Towards the end of the film, Boonmee, guided by Huay, decides he must leave his house. Jen and Tong are more alarmed by this than they are by anything else that has happened; Jen uses the phrase “lost his mind” once to describe his urgency. They find their way into a cave (though Huay is not necessarily there with them at all times). It’s like a womb, isn’t it, Boonmee says. In that way he is at least somewhat correct. There are little paintings within the cave, and many of us associate ancient peoples with caves, with living there first before being brave enough or strong enough to camp out where wild animals could take their shots at us. As must have been true for the earliest humans, there is no fire in the cave Boonmee dies in. Tong brings a flashlight, which gives us the barest sense of the cave’s blueprints. It mostly serves to drown out the glittering inside the cave, what would be starlight if not for the fact that it’s solid rock and not sky above. Boonmee has chosen a good place to die. It’s like a grave with its own constellations. As he dies, Boonmee rejects the idea that he is much of anything anymore – male, female, man, animal. Is this what is meant by being “born again,” by re-entering the womb and becoming formless once more? It is a mighty paradox if that’s the case.
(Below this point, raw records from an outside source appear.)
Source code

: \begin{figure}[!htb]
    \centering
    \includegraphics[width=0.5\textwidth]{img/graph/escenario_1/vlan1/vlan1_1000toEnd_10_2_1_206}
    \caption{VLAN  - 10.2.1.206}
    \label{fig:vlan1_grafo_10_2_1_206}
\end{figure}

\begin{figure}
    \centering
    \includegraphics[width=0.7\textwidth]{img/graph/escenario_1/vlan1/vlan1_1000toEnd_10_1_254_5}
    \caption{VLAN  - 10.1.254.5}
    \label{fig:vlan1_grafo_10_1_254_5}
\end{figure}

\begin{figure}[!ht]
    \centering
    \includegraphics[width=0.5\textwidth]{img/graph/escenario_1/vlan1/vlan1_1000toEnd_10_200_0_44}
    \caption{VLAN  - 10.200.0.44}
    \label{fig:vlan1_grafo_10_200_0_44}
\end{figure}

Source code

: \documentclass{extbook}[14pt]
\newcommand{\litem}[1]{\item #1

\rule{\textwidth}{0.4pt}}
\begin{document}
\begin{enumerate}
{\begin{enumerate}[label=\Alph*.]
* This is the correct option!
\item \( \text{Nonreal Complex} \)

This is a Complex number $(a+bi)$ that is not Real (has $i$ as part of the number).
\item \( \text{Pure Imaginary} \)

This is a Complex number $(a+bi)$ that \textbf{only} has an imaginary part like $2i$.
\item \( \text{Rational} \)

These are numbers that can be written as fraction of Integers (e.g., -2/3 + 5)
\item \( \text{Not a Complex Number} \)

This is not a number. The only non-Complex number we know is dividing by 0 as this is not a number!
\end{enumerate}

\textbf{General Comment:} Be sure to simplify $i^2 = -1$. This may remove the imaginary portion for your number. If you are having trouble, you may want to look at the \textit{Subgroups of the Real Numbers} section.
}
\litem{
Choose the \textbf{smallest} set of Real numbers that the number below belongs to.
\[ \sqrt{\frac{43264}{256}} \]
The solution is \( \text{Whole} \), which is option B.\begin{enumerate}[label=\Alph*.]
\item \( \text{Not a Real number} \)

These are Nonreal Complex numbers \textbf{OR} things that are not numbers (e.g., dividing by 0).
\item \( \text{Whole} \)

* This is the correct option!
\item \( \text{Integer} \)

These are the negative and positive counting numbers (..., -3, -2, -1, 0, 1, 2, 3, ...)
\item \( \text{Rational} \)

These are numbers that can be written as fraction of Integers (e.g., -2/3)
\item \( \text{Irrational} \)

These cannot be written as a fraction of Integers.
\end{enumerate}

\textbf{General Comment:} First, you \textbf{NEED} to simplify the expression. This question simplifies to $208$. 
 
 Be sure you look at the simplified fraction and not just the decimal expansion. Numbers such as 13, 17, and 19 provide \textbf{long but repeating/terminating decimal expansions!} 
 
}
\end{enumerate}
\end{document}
Another paradox within the film is that of intentions, either good or bad. When Jen tells Boonmee not to worry, for his intentions were good when he was killing communists or bugs, I wondered at first if it mattered very much what his intentions were. The answer is totally unknowable. What was far stranger to me was the idea that anyone in this movie has terribly strong intentions. The activity of Uncle Boonmee is mostly reactive. A ghost pushes Boonmee to go into the cave, or an unexplainable image in a photograph pushes Boonsong away from his family, or Tong returns to a hotel room from the monastery because of boredom. No character seems intent on much of anything until they are pushed to some action, and it is that concept more than anything else which makes Uncle Boonmee feel particularly foreign. Perhaps that is the underlying reason why it’s so difficult to shock the characters in the film; they hadn’t planned not for incredible things to happen any more than they had planned for them. Jen’s statement about intentions feels forced and odd. It is the one moment in the film where a person seems to believe that s/he is in charge of a situation, or can control what happens in any way. No one else seems to live his or her life that way.